Once the line with "Lockport, IL 60441" is found in the data, output it and each following line exactly, up to and including the line with "June 25, 2017–July 1, 2017", and nothing before or after.

*Data to use:*
::::::

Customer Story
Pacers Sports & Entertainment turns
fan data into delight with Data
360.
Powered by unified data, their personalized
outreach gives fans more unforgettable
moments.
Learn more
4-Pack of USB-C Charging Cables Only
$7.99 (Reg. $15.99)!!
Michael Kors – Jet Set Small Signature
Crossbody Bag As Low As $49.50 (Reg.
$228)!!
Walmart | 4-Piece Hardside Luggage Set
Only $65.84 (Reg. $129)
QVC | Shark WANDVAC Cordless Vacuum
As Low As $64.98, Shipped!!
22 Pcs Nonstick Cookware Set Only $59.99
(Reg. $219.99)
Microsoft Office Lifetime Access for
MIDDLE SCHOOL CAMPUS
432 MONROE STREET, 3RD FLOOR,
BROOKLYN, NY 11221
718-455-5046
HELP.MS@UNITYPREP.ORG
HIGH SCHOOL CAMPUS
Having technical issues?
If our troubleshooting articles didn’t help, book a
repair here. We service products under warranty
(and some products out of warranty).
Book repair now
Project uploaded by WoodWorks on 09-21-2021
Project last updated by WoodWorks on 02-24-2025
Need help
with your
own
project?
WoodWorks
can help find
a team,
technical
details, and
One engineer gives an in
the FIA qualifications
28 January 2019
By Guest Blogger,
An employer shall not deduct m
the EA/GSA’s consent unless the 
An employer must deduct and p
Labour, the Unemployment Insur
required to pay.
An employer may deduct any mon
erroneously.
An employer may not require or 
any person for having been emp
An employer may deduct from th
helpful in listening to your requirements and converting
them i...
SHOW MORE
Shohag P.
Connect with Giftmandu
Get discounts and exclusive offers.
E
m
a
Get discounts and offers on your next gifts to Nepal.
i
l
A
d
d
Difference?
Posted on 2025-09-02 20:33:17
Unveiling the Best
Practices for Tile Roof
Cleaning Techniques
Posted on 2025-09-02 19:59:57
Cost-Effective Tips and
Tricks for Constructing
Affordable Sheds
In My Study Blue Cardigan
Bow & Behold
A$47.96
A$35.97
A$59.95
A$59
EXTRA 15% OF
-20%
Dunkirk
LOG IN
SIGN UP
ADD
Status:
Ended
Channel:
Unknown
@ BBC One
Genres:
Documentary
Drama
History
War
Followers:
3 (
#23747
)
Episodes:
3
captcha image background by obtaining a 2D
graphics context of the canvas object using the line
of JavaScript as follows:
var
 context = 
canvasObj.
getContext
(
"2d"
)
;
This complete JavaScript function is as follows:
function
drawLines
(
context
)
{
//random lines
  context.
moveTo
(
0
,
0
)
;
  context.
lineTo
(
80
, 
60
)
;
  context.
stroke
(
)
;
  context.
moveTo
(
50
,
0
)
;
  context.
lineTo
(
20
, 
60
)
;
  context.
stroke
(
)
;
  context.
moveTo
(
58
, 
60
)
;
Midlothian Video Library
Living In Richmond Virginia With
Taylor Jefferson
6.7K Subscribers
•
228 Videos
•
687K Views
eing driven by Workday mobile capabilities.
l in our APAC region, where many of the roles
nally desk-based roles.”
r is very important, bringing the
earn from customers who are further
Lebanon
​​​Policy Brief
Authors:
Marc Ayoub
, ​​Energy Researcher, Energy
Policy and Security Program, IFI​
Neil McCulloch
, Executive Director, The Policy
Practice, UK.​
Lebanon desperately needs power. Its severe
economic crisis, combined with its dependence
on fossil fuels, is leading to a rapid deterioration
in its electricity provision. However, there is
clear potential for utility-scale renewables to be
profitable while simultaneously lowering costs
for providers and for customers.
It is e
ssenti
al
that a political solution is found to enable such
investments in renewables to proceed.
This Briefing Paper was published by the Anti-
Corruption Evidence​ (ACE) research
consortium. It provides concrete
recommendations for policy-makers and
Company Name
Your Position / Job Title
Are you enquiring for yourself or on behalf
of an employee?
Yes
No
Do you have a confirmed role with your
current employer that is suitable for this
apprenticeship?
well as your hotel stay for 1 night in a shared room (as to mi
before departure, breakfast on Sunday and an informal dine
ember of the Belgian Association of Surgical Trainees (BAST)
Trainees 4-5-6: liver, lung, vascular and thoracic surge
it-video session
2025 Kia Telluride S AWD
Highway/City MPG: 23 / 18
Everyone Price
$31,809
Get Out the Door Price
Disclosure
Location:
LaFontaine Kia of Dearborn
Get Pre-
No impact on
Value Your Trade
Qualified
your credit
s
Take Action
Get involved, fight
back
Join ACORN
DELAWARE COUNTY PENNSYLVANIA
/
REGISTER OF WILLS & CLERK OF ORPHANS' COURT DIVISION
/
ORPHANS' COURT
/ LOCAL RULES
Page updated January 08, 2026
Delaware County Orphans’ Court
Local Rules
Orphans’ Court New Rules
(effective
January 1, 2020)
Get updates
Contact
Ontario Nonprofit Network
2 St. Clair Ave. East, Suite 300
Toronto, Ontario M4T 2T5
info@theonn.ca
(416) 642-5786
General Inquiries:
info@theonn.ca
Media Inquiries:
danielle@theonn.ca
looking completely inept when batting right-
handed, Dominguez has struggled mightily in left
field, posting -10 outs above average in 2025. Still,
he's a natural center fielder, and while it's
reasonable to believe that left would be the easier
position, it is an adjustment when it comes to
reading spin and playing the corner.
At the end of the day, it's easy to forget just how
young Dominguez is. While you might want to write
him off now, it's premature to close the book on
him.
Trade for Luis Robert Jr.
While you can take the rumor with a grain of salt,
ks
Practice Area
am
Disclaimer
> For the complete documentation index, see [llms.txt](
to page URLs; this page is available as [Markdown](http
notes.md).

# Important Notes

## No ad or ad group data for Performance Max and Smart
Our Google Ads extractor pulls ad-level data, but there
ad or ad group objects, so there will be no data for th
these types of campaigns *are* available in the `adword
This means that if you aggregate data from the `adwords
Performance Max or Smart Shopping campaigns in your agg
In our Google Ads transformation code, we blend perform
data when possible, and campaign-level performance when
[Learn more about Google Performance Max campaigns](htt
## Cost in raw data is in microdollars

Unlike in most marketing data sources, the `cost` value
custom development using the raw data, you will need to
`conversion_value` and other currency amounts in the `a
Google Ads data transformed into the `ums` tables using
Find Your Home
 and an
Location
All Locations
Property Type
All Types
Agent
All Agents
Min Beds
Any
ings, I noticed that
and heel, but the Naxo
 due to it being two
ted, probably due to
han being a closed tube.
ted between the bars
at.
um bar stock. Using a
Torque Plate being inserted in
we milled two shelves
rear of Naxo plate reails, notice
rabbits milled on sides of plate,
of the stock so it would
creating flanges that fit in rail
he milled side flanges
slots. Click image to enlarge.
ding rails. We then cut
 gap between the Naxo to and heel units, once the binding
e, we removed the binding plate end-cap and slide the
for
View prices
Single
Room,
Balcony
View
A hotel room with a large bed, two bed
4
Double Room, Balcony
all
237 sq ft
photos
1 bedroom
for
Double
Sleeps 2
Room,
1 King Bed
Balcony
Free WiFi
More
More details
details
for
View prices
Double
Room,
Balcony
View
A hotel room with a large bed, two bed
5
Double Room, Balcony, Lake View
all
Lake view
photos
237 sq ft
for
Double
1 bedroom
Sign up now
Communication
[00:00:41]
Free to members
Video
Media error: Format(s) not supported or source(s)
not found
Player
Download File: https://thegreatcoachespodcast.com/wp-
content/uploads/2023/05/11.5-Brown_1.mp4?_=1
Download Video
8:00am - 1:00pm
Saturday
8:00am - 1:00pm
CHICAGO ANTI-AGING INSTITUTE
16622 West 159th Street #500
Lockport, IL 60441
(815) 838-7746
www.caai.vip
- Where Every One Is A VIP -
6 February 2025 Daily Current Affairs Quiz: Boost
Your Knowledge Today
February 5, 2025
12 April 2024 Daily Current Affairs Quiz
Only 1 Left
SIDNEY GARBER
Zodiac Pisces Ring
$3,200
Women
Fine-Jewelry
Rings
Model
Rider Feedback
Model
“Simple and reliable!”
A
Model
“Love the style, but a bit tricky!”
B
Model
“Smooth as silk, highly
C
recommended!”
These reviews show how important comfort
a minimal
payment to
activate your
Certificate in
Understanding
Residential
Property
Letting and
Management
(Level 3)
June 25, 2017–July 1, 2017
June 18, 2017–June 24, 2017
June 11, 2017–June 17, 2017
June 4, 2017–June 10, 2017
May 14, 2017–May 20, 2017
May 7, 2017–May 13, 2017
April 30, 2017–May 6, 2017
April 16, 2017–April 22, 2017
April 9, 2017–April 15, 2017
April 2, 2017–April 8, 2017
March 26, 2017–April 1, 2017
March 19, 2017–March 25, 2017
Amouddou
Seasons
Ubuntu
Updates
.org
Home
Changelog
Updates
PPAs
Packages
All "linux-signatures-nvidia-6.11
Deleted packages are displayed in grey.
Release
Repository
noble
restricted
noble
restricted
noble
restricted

::::::

*Answer section:*
Lockport, IL 60441
(815) 838-7746
www.caai.vip
- Where Every One Is A VIP -
6 February 2025 Daily Current Affairs Quiz: Boost
Your Knowledge Today
February 5, 2025
12 April 2024 Daily Current Affairs Quiz
Only 1 Left
SIDNEY GARBER
Zodiac Pisces Ring
$3,200
Women
Fine-Jewelry
Rings
Model
Rider Feedback
Model
“Simple and reliable!”
A
Model
“Love the style, but a bit tricky!”
B
Model
“Smooth as silk, highly
C
recommended!”
These reviews show how important comfort
a minimal
payment to
activate your
Certificate in
Understanding
Residential
Property
Letting and
Management
(Level 3)
June 25, 2017–July 1, 2017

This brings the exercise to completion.